Patricia Scott said at the graduate school level the University of Maryland at Baltimore would have to go back into a student’s entire loan history from their freshman year and calculate interests and terms that may have changed over the course of the loans.

“A student may have paid something back to a loan servicer and we would not have access to that information,” she said. “I would actually have to have someone look at every loan a student ever had.” She said students would only get a “guestimate.”

Success in other states

But Del. Shelly Hettleman, D-Baltimore County, sponsor of HB509, said other states have seen success in reduced borrowing as a result of a having a loan letter program.
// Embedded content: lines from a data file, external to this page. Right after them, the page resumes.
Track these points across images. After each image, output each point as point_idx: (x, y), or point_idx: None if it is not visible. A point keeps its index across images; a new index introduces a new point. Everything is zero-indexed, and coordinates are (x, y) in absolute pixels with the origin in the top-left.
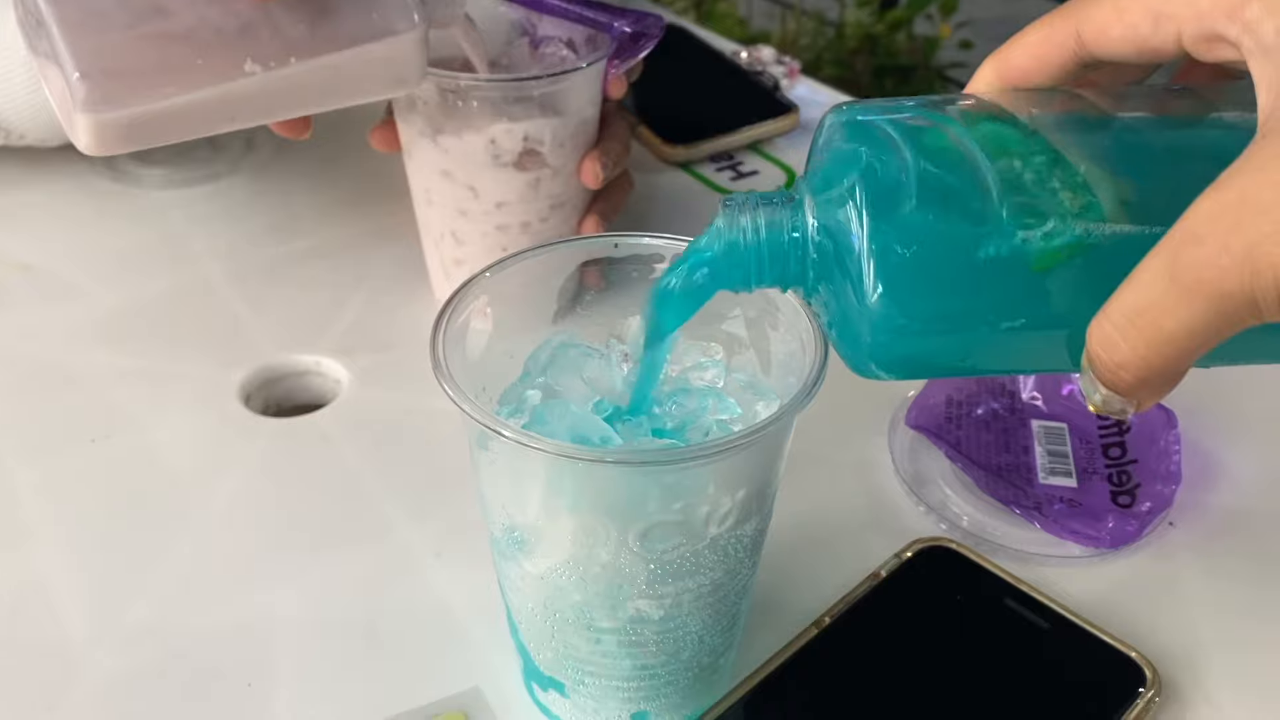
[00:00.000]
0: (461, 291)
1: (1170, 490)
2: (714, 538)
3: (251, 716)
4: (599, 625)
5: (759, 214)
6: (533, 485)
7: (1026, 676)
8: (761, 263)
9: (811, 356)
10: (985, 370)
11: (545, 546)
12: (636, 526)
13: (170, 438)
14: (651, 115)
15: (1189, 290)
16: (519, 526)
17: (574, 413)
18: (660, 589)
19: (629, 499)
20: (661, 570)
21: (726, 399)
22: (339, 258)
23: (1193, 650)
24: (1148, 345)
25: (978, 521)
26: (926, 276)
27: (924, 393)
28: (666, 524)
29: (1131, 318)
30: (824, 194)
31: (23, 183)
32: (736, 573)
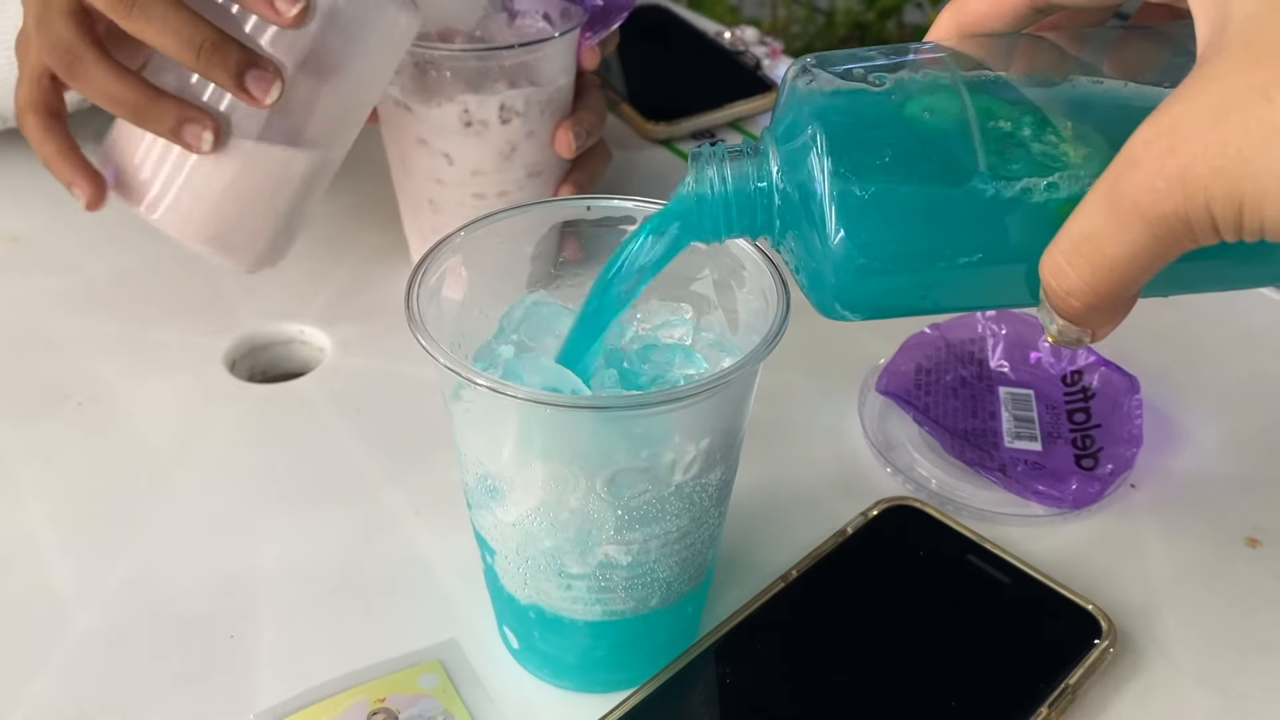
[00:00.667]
0: (436, 249)
1: (1132, 453)
2: (679, 485)
3: (234, 666)
4: (570, 571)
5: (725, 166)
6: (504, 433)
7: (987, 628)
8: (730, 213)
9: (774, 310)
10: (949, 307)
11: (517, 494)
12: (604, 473)
13: (156, 403)
14: (635, 93)
15: (1127, 215)
16: (492, 475)
17: (545, 365)
18: (628, 535)
19: (597, 446)
20: (629, 516)
21: (695, 355)
22: (322, 229)
23: (1149, 605)
24: (1093, 271)
25: (945, 483)
26: (885, 218)
27: (894, 360)
28: (633, 471)
29: (1078, 244)
30: (787, 144)
31: (11, 157)
32: (703, 521)
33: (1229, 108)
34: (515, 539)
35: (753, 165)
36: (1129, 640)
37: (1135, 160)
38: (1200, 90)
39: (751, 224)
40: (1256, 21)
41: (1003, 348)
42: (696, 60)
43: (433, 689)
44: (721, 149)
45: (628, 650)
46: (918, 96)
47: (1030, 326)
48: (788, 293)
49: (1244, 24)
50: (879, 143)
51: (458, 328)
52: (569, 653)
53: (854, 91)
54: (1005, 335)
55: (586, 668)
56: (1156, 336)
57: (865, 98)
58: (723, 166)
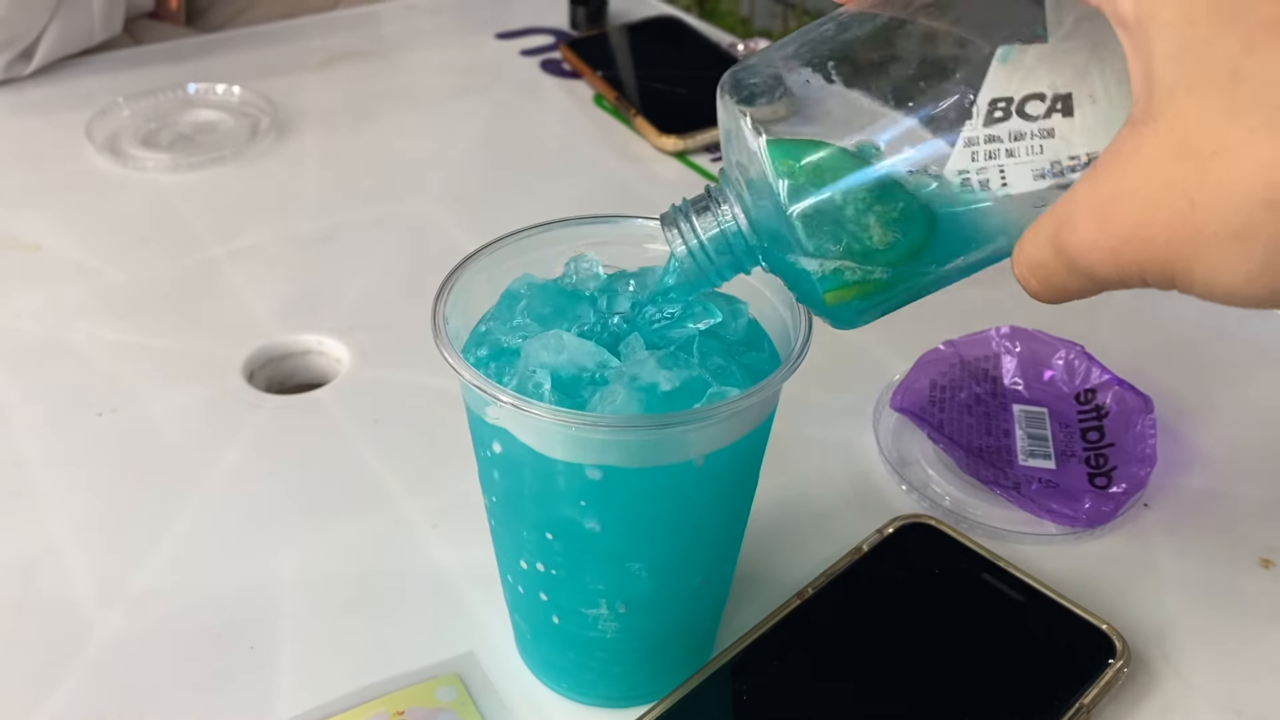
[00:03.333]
0: (461, 266)
1: (1145, 473)
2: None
3: (254, 677)
4: (592, 588)
5: (693, 223)
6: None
7: (1001, 647)
8: (717, 265)
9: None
10: (939, 286)
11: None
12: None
13: (175, 413)
14: (648, 105)
15: (1070, 264)
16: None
17: (569, 343)
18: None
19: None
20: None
21: (710, 305)
22: (340, 241)
23: (1162, 625)
24: (1050, 290)
25: (959, 500)
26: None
27: (909, 377)
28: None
29: (1033, 267)
30: (735, 186)
31: (32, 166)
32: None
33: (1155, 200)
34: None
35: (713, 217)
36: (1143, 660)
37: (1074, 224)
38: (1130, 166)
39: (739, 264)
40: (1177, 99)
41: (1016, 365)
42: (709, 72)
43: (451, 702)
44: (685, 205)
45: (646, 667)
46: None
47: (1044, 344)
48: (810, 314)
49: (1168, 98)
50: (833, 189)
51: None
52: (587, 669)
53: (796, 143)
54: (1019, 353)
55: (604, 683)
56: (1170, 355)
57: (808, 146)
58: (690, 224)
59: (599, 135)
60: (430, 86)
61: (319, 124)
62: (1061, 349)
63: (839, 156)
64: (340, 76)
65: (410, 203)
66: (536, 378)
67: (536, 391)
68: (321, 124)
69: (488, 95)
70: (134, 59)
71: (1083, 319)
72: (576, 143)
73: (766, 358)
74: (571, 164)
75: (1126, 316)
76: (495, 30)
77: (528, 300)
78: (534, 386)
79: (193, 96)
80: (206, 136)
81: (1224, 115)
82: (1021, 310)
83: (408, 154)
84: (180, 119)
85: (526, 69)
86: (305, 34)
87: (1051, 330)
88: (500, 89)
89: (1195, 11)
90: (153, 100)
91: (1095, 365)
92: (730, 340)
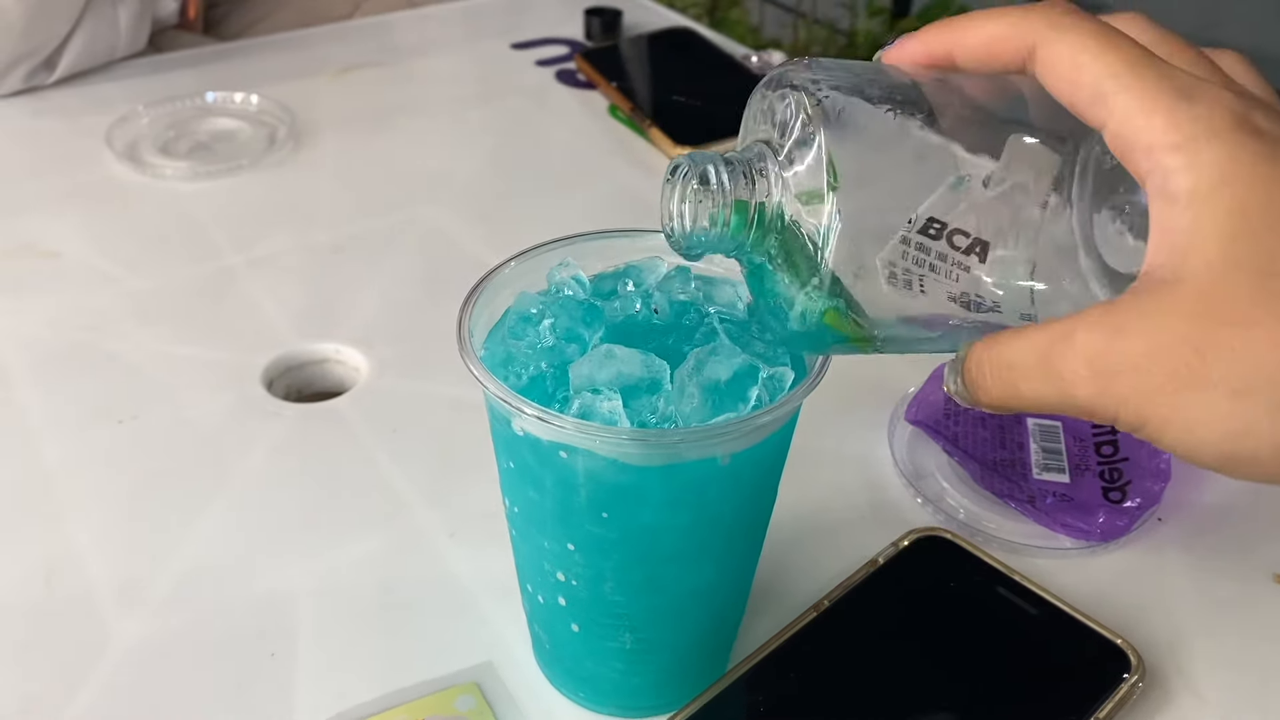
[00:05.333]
0: (487, 278)
1: (1159, 487)
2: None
3: (273, 685)
4: (612, 600)
5: (723, 183)
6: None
7: (1016, 660)
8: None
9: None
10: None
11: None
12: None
13: (195, 420)
14: (662, 116)
15: (1049, 377)
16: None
17: (620, 355)
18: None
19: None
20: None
21: (740, 285)
22: (356, 249)
23: (1176, 640)
24: (1003, 393)
25: (973, 513)
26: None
27: (924, 390)
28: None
29: (1001, 368)
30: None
31: (52, 174)
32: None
33: (1165, 346)
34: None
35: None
36: (1157, 675)
37: (1074, 341)
38: (1149, 310)
39: (726, 249)
40: (1212, 271)
41: None
42: (723, 83)
43: (469, 710)
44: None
45: (663, 678)
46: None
47: None
48: None
49: (1204, 269)
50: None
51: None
52: (605, 679)
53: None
54: None
55: (622, 694)
56: None
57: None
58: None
59: (613, 146)
60: (445, 96)
61: (335, 133)
62: None
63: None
64: (356, 86)
65: (425, 212)
66: (607, 402)
67: (610, 415)
68: (338, 133)
69: (502, 105)
70: (153, 66)
71: None
72: (591, 153)
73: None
74: (586, 175)
75: None
76: (510, 40)
77: (553, 320)
78: (608, 410)
79: (211, 105)
80: (224, 145)
81: (1252, 297)
82: None
83: (423, 163)
84: (199, 127)
85: (541, 79)
86: (321, 43)
87: None
88: (515, 99)
89: (1249, 207)
90: (171, 108)
91: None
92: (745, 321)
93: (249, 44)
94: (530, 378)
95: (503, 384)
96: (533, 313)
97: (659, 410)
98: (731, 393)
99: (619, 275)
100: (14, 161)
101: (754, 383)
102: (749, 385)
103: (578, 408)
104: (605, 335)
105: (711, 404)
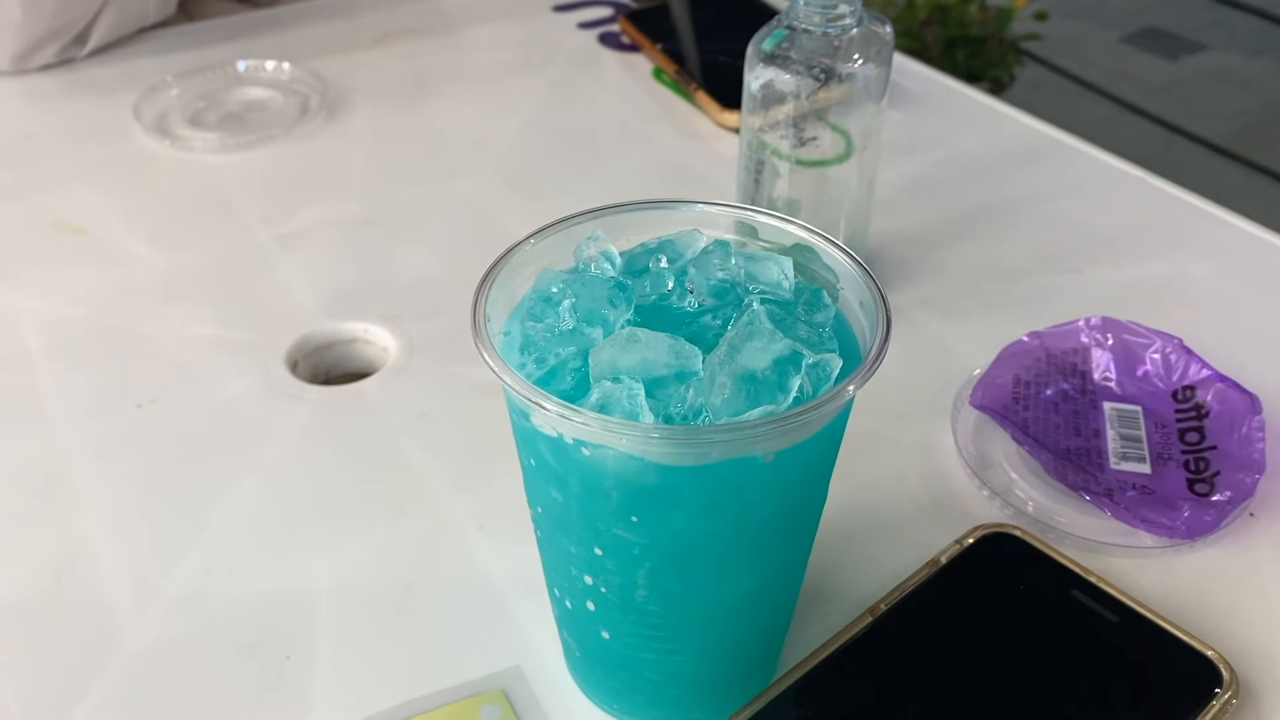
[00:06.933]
0: (504, 258)
1: (1252, 479)
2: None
3: (289, 690)
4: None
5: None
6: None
7: (1092, 674)
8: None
9: (873, 329)
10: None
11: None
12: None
13: (215, 405)
14: (710, 80)
15: None
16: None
17: (645, 340)
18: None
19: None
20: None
21: (784, 261)
22: (390, 224)
23: (1273, 650)
24: None
25: (1044, 507)
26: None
27: (990, 371)
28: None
29: None
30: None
31: (80, 148)
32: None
33: None
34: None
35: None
36: (1253, 690)
37: None
38: None
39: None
40: None
41: (1108, 359)
42: None
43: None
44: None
45: (703, 689)
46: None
47: (1138, 337)
48: (888, 310)
49: None
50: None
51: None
52: (640, 690)
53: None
54: (1111, 345)
55: (659, 706)
56: (1278, 349)
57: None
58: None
59: (658, 111)
60: (485, 62)
61: (370, 102)
62: (1157, 341)
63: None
64: (393, 53)
65: (462, 183)
66: (630, 391)
67: (631, 407)
68: (373, 102)
69: (544, 71)
70: (186, 36)
71: (1182, 308)
72: (635, 119)
73: (834, 316)
74: (629, 142)
75: (1229, 306)
76: (553, 3)
77: (574, 300)
78: (628, 400)
79: (242, 74)
80: (256, 115)
81: None
82: (1114, 299)
83: (461, 132)
84: (229, 97)
85: (584, 42)
86: (360, 10)
87: (1147, 321)
88: (557, 64)
89: None
90: (202, 78)
91: (1195, 360)
92: (788, 302)
93: (285, 11)
94: (550, 365)
95: (518, 373)
96: (553, 292)
97: (687, 402)
98: (770, 383)
99: (652, 251)
100: (44, 136)
101: (796, 371)
102: (790, 374)
103: (596, 398)
104: (635, 318)
105: (746, 395)
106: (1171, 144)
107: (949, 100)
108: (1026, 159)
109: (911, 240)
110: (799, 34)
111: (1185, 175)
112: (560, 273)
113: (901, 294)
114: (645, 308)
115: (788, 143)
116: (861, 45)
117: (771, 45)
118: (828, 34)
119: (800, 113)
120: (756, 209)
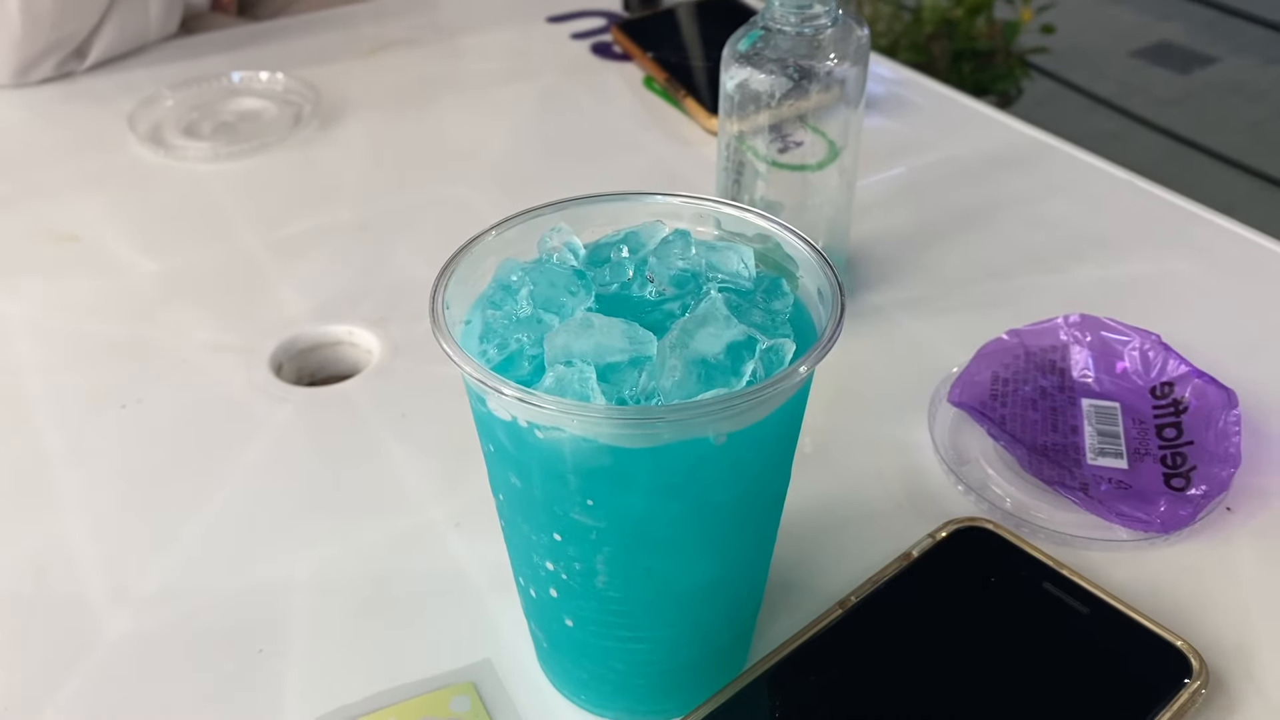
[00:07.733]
0: (464, 249)
1: (1228, 473)
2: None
3: (261, 683)
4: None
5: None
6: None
7: (1065, 665)
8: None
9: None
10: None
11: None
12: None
13: (199, 406)
14: (698, 87)
15: None
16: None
17: (599, 324)
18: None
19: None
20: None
21: (745, 250)
22: (381, 230)
23: (1244, 642)
24: None
25: (1020, 503)
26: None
27: (969, 369)
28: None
29: None
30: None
31: (75, 159)
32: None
33: None
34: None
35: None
36: (1222, 681)
37: None
38: None
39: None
40: None
41: (1086, 356)
42: None
43: (464, 712)
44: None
45: (670, 679)
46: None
47: (1117, 334)
48: (843, 293)
49: None
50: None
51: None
52: (605, 680)
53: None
54: (1089, 343)
55: (625, 696)
56: (1255, 346)
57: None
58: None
59: (648, 119)
60: (479, 72)
61: (363, 111)
62: (1136, 338)
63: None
64: (388, 63)
65: (454, 190)
66: (580, 374)
67: (583, 389)
68: (366, 111)
69: (537, 80)
70: (184, 49)
71: (1160, 306)
72: (625, 127)
73: (793, 304)
74: (620, 148)
75: (1208, 303)
76: (547, 13)
77: (532, 288)
78: (579, 383)
79: (237, 85)
80: (249, 125)
81: None
82: (1092, 297)
83: (454, 141)
84: (223, 107)
85: (577, 52)
86: (356, 21)
87: (1125, 318)
88: (550, 73)
89: None
90: (196, 89)
91: (1173, 356)
92: (746, 290)
93: (281, 24)
94: (510, 351)
95: (472, 358)
96: (513, 280)
97: (639, 384)
98: (723, 367)
99: (616, 243)
100: (40, 147)
101: (751, 356)
102: (744, 359)
103: (551, 382)
104: (596, 306)
105: (698, 377)
106: (1182, 156)
107: (941, 107)
108: (1013, 162)
109: (896, 241)
110: (774, 34)
111: (1197, 187)
112: (521, 262)
113: (883, 294)
114: (606, 297)
115: (763, 142)
116: (837, 45)
117: (746, 45)
118: (803, 34)
119: (779, 118)
120: (718, 199)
Hettleman cited a Brookings Institute study that showed 28% of students were unaware they had any federal loans; many who knew they had loans did not understand the terms and conditions.

She said the success of the loan letter program at Indiana University resulted in 18% less student borrowing and inspired the Indiana legislature to make it law for all state colleges in 2015.

“Students don’t often have an understandable format of how much student debt they are acquiring,” Hettleman testified. “This simple document…would clearly spell out to each student on an annual basis what they’re on the hook for.”

She said while financial aid offices will point to information in a student’s 10-page FASFA document, a college graduate might find it difficult to understand.

“I don’t know too many 21-year-olds who are going to be able to dig down and really figure this out,” Hettleman said. “I don’t think it’s too much to ask our institutions of higher education to be able to provide this information.”